[CRIU] [PATCH 07/11] vma: Move cow decision earlier
Mike Rapoport
rppt at linux.vnet.ibm.com
Sun May 7 03:49:22 PDT 2017
On Fri, May 05, 2017 at 07:03:16PM +0300, Pavel Emelyanov wrote:
> Collect VMAs into COW-groups. This is done by checking each pstree_item's
> VMA list in parallel with the parent one and finding VMAs that have
> chances to get COW pages. The vma->parent pointer is used to tie such
> areas together.
>
> As a nice side effect -- tasks with different exe files are not even
> tried to cow-ed after this patch.
>
> Signed-off-by: Pavel Emelyanov <xemul at virtuozzo.com>
> ---
> criu/cr-restore.c | 2 +
> criu/include/mem.h | 1 +
> criu/include/vma.h | 11 ++++
> criu/mem.c | 162 ++++++++++++++++++++++++++++++++++-------------------
> 4 files changed, 117 insertions(+), 59 deletions(-)
>
> diff --git a/criu/cr-restore.c b/criu/cr-restore.c
> index f3f5f67..bbe0dad 100644
> --- a/criu/cr-restore.c
> +++ b/criu/cr-restore.c
> @@ -367,6 +367,8 @@ static int root_prepare_shared(void)
> if (ret < 0)
> goto err;
>
> + prepare_cow_vmas();
> +
> ret = prepare_restorer_blob();
> if (ret)
> goto err;
> diff --git a/criu/include/mem.h b/criu/include/mem.h
> index 220a301..6791bfd 100644
> --- a/criu/include/mem.h
> +++ b/criu/include/mem.h
> @@ -18,6 +18,7 @@ struct mem_dump_ctl {
> extern bool page_is_zero(u64 pme);
> extern bool page_in_parent(bool dirty);
> extern int prepare_mm_pid(struct pstree_item *i);
> +extern void prepare_cow_vmas(void);
> extern int do_task_reset_dirty_track(int pid);
> extern unsigned long dump_pages_args_size(struct vm_area_list *vmas);
> extern int parasite_dump_pages_seized(struct pstree_item *item,
> diff --git a/criu/include/vma.h b/criu/include/vma.h
> index 12f03fb..dcce080 100644
> --- a/criu/include/vma.h
> +++ b/criu/include/vma.h
> @@ -57,6 +57,17 @@ struct vma_area {
> struct vma_area *pvma; /* parent for inherited VMAs */
> unsigned long *page_bitmap; /* existent pages */
> unsigned long premmaped_addr; /* restore only */
> +
> + /*
> + * Some notes about pvma, page_bitmap and premmaped_addr bits
> + * above.
> + *
> + * The pvma is set on prepare_cow_vmas() when resolving which
> + * VMAs _may_ inherit pages from which. The other two are set
> + * in prepare_mappings() when the respective VMAs get mmap-ed
> + * or mremap-ed, and are then inherited on fork_with_pid()-s
> + * called from create_children_and_session().
> + */
* The pvma is set in prepare_cow_vmas() when we resolve which
* VMAs _may_ inherit pages from each other.

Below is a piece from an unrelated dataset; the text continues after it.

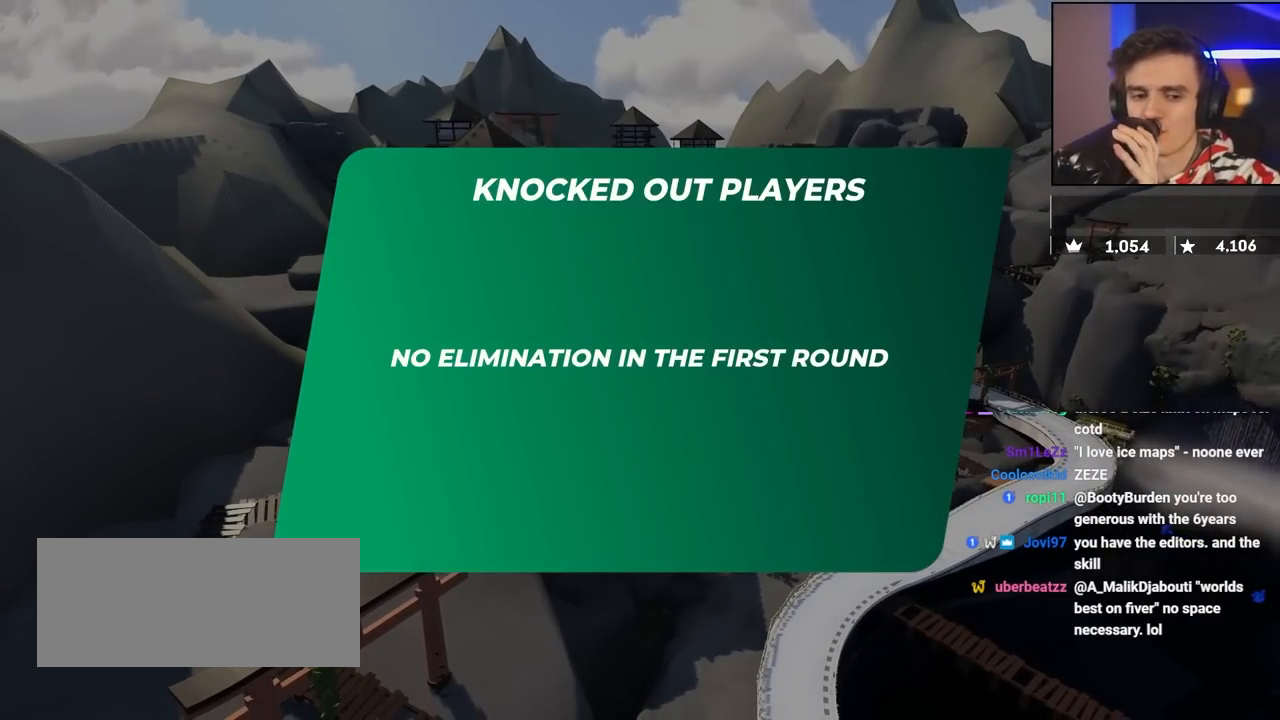
{"keys": ["up"], "events": []}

* The page_bitmap and premmaped_addr are set in prepare_mappings()
* when the respective VMAs get mmap-ed or mremap-ed.
* These VMAs are then inherited during fork_with_pid()-s
* called from create_children_and_session().
> };
> };
> };
> diff --git a/criu/mem.c b/criu/mem.c
> index 1b805cd..a9e6e08 100644
> --- a/criu/mem.c
> +++ b/criu/mem.c
> @@ -552,15 +552,99 @@ int prepare_mm_pid(struct pstree_item *i)
> return ret;
> }
>
> +static inline bool check_cow_vmas(struct vma_area *vma, struct vma_area *pvma)
> +{
> + /*
> + * VMAs that _may_[1] have COW-ed pages should ...
> + *
> + * [1] I say "may" because whether or not particular pages are
> + * COW-ed is determined later in restore_priv_vma_content() by
> + * memcpy-ing the contents.
memcmp'aring?
> + */
> +
> + /* ... coinside by start/stop pair (start is checked by caller) */
> + if (vma->e->end != pvma->e->end)
> + return false;
> + /* ... both be private (and thus have space in premmaped area) */
> + if (!vma_area_is_private(vma, kdat.task_size))
> + return false;
> + if (!vma_area_is_private(vma, kdat.task_size))
> + return false;
The check for the same VMA is repeated here, should be pvma in one of the
case above, IMHO.
> + /* ... have growsdown and anon flags coinside */
> + if ((vma->e->flags ^ pvma->e->flags) & (MAP_GROWSDOWN | MAP_ANONYMOUS))
> + return false;
> + /* ... belong to the same file if being filemap */
> + if (!(vma->e->flags & MAP_ANONYMOUS) && vma->e->shmid != pvma->e->shmid)
> + return false;
> +
> + pr_debug("Found two COW VMAs @%#lx-%#lx\n", vma->e->start, pvma->e->end);
> + return true;
> +}
> +
> +static void prepare_cow_vmas_for(struct vm_area_list *vmas, struct vm_area_list *pvmas)
> +{
> + struct vma_area *vma, *pvma;
> +
> + vma = list_first_entry(&vmas->h, struct vma_area, list);
> + pvma = list_first_entry(&pvmas->h, struct vma_area, list);
> +
> + while (1) {
> + if ((vma->e->start == pvma->e->start) && check_cow_vmas(vma, pvma))
> + vma->pvma = pvma;
> +
> + /* <= here to shift from matching VMAs and ... */
> + while (vma->e->start <= pvma->e->start) {
> + vma = list_entry(vma->list.next, struct vma_area, list);
> + if (&vma->list == &vmas->h)
> + return;
> + }
> +
> + /* ... no == here since we must stop on matching pair */
> + while (pvma->e->start < vma->e->start) {
> + pvma = list_entry(pvma->list.next, struct vma_area, list);
It's worth having vma_next already by this point ;-)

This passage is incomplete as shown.